YOUR ASSIGNMENT:
In the data, from the first line up to and including the line with "Mostrar todos os produtos co", replace "WiFi" with "Wi-Fi" and reproduce those lines with nothing else altered.

[Records from a data source]
──────

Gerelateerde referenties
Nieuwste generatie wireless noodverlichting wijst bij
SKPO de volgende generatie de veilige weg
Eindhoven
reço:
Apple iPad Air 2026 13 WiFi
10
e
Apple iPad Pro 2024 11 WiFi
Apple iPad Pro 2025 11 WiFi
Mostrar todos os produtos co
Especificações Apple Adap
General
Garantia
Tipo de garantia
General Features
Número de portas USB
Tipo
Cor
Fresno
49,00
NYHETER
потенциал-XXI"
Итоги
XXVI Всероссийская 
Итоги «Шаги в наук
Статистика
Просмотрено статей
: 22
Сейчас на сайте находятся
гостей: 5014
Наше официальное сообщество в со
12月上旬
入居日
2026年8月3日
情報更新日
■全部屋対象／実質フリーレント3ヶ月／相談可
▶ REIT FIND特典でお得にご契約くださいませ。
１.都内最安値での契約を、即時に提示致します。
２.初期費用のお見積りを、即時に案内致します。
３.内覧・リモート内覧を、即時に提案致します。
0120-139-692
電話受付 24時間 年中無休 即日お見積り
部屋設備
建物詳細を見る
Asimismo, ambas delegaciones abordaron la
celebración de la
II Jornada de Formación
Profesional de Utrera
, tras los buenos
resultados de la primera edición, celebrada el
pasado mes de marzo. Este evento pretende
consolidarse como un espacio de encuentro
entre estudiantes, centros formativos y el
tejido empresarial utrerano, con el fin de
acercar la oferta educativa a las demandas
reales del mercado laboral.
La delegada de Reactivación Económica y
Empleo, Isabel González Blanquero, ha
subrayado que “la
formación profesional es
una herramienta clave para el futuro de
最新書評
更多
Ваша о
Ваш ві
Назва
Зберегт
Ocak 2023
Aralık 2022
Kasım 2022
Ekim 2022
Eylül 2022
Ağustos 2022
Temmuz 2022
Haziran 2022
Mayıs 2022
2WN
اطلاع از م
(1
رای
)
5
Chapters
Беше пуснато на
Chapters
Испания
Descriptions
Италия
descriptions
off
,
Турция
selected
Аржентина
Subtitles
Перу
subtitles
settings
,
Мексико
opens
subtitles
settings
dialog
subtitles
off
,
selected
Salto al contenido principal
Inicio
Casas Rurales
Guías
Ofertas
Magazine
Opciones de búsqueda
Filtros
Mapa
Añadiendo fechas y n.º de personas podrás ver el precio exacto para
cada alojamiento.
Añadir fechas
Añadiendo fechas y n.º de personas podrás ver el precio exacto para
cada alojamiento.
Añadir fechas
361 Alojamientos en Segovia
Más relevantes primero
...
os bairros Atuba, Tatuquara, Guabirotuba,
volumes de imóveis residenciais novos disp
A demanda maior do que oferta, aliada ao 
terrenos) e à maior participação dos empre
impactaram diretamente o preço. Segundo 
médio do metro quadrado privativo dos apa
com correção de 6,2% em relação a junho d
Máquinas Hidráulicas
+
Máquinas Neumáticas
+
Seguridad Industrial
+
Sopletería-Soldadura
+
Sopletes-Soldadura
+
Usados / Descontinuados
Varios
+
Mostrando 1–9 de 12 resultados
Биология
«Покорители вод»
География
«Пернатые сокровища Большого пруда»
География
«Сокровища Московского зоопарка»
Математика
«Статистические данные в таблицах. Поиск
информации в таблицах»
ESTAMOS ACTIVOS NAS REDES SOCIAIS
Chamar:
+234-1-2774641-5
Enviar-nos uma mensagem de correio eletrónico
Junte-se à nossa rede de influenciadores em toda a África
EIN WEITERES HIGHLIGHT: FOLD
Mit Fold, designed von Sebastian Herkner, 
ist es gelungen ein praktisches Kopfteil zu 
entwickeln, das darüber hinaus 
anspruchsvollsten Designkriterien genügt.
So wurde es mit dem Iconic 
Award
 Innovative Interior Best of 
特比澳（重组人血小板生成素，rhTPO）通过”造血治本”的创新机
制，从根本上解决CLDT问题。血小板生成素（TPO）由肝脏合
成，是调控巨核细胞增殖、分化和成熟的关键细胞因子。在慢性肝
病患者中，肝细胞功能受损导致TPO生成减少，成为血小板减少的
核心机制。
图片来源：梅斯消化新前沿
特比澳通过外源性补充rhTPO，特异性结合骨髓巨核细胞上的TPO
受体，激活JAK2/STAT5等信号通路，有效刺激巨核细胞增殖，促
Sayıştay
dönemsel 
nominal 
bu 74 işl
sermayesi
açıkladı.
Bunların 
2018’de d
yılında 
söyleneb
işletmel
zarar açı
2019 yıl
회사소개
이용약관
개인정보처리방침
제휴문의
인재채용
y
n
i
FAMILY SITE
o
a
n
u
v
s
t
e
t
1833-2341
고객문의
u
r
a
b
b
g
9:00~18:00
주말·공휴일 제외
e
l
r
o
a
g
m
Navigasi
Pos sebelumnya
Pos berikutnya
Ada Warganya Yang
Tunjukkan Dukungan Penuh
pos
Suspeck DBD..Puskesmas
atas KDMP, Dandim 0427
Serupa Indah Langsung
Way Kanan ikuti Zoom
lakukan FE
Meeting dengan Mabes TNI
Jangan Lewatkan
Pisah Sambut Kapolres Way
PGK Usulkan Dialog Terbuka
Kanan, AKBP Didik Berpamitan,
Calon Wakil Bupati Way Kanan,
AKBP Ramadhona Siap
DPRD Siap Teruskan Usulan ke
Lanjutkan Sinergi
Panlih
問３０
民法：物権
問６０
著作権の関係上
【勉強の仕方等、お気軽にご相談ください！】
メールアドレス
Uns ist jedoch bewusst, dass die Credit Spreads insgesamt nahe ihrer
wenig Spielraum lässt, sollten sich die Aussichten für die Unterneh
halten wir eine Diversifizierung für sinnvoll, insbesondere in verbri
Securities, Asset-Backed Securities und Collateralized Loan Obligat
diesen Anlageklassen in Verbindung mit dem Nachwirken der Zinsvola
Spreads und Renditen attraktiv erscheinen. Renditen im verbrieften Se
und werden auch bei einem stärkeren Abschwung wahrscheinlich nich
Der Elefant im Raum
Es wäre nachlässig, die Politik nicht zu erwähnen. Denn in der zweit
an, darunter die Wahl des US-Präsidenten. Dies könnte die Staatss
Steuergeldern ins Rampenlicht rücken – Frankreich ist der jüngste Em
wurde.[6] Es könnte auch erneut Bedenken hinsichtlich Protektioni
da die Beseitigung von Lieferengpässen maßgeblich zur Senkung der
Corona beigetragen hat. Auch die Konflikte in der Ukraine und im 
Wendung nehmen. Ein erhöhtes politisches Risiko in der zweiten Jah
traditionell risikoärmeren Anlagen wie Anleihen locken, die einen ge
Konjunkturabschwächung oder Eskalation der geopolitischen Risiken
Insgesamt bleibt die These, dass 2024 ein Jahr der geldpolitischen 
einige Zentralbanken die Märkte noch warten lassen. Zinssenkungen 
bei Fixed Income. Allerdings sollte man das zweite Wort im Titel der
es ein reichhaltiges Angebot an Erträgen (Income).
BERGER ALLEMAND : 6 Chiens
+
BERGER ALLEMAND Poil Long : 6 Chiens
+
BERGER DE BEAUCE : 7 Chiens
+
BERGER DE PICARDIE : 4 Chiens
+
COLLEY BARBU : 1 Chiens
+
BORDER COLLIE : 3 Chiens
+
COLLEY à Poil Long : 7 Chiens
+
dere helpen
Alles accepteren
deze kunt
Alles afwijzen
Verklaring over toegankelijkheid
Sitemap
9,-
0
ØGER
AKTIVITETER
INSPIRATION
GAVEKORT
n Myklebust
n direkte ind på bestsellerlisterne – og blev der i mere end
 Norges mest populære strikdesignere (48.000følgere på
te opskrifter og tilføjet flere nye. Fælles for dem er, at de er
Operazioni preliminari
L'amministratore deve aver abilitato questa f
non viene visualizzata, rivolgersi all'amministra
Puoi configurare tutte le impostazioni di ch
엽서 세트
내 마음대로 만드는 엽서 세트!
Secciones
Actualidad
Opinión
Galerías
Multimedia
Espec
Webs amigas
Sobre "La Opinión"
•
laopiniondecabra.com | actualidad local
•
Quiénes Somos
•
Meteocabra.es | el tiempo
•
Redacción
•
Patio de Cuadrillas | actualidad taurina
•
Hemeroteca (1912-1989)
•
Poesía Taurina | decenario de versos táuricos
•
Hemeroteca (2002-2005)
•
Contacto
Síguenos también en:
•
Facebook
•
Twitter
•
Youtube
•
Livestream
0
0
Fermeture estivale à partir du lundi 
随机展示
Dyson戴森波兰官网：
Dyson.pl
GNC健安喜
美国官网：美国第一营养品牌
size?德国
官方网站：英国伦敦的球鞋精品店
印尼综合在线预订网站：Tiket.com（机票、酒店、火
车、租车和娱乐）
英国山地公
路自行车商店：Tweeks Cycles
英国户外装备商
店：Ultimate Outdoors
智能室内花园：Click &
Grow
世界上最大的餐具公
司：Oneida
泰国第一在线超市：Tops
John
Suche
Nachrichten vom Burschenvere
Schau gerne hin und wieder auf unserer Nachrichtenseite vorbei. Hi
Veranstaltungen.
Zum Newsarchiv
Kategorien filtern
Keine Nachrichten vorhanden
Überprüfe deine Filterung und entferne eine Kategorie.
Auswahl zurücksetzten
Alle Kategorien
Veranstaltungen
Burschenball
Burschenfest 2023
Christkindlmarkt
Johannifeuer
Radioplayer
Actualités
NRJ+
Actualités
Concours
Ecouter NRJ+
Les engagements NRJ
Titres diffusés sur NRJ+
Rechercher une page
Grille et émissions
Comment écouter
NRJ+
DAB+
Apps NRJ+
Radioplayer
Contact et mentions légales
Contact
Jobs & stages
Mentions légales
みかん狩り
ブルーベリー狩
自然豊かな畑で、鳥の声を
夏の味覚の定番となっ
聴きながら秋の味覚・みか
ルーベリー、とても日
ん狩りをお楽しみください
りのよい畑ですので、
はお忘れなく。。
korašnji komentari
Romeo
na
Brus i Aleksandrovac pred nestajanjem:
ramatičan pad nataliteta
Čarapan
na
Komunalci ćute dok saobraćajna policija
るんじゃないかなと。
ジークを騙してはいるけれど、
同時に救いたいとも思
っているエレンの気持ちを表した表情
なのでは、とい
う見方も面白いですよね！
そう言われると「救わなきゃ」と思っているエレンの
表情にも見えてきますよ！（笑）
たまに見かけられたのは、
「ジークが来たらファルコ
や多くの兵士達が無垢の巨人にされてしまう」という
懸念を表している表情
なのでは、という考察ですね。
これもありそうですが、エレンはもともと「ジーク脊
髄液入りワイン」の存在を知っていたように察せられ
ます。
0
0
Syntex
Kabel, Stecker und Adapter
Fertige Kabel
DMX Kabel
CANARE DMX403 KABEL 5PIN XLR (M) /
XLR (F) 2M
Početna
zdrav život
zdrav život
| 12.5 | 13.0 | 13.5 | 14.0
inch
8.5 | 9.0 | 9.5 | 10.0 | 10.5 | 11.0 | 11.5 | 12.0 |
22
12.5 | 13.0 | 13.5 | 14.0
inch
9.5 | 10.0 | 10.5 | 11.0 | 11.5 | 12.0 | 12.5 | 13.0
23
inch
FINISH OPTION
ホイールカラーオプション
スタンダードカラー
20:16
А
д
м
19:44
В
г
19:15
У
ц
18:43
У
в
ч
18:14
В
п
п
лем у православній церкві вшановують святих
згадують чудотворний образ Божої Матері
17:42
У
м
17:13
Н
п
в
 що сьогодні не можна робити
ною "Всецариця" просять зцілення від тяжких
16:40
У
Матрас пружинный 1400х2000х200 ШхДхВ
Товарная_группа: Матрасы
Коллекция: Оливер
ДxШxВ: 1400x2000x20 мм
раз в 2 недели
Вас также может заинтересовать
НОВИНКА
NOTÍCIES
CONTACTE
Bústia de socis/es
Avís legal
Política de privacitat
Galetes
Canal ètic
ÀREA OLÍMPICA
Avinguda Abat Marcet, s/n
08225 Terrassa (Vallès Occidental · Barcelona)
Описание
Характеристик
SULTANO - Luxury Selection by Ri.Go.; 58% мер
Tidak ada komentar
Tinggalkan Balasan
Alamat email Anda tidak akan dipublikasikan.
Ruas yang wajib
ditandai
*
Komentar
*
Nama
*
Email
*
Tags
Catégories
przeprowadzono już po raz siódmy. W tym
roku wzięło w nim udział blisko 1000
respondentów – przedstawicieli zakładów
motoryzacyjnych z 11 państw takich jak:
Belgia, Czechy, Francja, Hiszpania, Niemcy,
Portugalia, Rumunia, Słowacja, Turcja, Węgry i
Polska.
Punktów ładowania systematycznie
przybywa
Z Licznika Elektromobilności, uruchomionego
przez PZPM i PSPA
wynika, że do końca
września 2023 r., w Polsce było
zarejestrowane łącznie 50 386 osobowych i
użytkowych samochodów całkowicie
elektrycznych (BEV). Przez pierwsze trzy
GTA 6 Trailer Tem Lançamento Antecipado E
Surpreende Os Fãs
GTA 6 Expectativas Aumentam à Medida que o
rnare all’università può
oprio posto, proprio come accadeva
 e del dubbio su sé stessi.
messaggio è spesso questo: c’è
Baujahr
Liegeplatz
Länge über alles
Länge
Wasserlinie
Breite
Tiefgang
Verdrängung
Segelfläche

──────

OUTPUT BELOW:
Gerelateerde referenties
Nieuwste generatie wireless noodverlichting wijst bij
SKPO de volgende generatie de veilige weg
Eindhoven
reço:
Apple iPad Air 2026 13 Wi-Fi
10
e
Apple iPad Pro 2024 11 Wi-Fi
Apple iPad Pro 2025 11 Wi-Fi
Mostrar todos os produtos co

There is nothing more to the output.